On 9/14/07, Ilya Haykinson <haykinson(a)gmail.com> wrote:
On 9/14/07, Tim Starling
<tstarling(a)wikimedia.org> wrote:
I wouldn't recommend using a hashed IP
address to anyone involved in
academic work. I've worked in the academic sector, I know how important
it is for data to be above any criticism. Any data using unique IP
addresses as an estimate of individual user population would be severely
skewed by proxies and NAT.
Perhaps in order to prevent potentially violating our own privacy
policy, we can meet the researchers half-way.
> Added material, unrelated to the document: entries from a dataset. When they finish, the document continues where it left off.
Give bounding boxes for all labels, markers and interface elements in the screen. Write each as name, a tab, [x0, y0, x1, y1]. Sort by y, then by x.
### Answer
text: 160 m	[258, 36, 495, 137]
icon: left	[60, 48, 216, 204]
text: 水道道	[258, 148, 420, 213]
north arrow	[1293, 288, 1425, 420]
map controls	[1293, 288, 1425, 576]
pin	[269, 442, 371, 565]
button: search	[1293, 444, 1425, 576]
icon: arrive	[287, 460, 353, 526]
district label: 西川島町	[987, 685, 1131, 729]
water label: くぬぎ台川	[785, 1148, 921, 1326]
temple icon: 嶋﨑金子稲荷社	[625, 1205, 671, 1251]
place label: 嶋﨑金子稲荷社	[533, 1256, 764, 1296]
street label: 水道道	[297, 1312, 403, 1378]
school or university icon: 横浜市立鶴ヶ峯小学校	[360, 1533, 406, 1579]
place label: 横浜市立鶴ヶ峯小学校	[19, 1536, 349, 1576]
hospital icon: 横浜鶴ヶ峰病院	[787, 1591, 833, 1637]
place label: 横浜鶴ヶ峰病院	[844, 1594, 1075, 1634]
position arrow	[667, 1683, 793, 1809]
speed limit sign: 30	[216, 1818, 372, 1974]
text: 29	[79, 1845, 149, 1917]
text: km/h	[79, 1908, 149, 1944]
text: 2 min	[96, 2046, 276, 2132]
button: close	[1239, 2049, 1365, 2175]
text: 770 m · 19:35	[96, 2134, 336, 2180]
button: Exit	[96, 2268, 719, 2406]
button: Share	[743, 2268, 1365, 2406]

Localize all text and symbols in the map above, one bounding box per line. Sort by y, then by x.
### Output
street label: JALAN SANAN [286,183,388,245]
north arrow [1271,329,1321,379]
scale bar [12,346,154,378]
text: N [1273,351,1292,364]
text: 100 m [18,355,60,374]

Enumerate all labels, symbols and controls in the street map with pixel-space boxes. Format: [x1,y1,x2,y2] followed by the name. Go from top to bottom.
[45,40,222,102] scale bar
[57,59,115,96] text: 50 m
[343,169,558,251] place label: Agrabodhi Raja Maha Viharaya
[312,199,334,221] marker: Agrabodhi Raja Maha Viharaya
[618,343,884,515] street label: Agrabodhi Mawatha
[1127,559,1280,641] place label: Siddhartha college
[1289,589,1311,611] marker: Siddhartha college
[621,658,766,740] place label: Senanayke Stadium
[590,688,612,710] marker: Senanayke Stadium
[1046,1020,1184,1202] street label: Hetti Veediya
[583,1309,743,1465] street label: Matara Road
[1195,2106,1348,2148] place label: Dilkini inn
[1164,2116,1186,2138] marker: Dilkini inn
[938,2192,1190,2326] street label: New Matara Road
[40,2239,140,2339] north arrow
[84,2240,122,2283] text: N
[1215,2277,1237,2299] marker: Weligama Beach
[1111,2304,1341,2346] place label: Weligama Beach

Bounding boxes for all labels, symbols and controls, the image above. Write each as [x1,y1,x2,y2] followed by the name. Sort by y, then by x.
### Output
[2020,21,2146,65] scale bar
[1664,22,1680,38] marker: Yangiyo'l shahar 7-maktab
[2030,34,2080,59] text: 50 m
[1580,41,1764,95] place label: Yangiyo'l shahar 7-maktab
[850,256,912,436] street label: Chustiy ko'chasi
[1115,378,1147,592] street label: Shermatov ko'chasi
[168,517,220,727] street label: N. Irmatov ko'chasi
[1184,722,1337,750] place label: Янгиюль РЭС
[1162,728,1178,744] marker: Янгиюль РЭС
The best way to avoid violating the privacy policy would be to change
it to say exactly what it is you plan on doing, and to not give data
from before the policy is changed.
If we can find out the
reason they need IP addresses we can craft the data we send them to
satisfy their request. For example:
a) they could just need the unique addresses to link together browsing
patterns, but not care for them to be IP addresses. We could create
convert the addresses into a unique number (or a salted hash) and send
them the data.
In case anyone's seriously considering this, make sure you've read
[[AOL search data scandal]] which should show you why it's completely
useless. This is *especially* true with Wikipedia data, where the
urls we access constantly reveal who we are (e.g.
http://en.wikipedia.org/wiki/User_talk:Whatever).
b) they could be looking for network topology
information; we could
give them the first two or three octets of the IP address.
Three octects would be almost as bad as a) for the same reasons. Two
octets would be better, but less useful too.
c) they could be looking for geographical distribution
of queries; we
could do the geo-lookup of addresses and give them coordinate
resolution for each address instead of the address itself.
If that geo information is limited to country, I guess it wouldn't be too bad.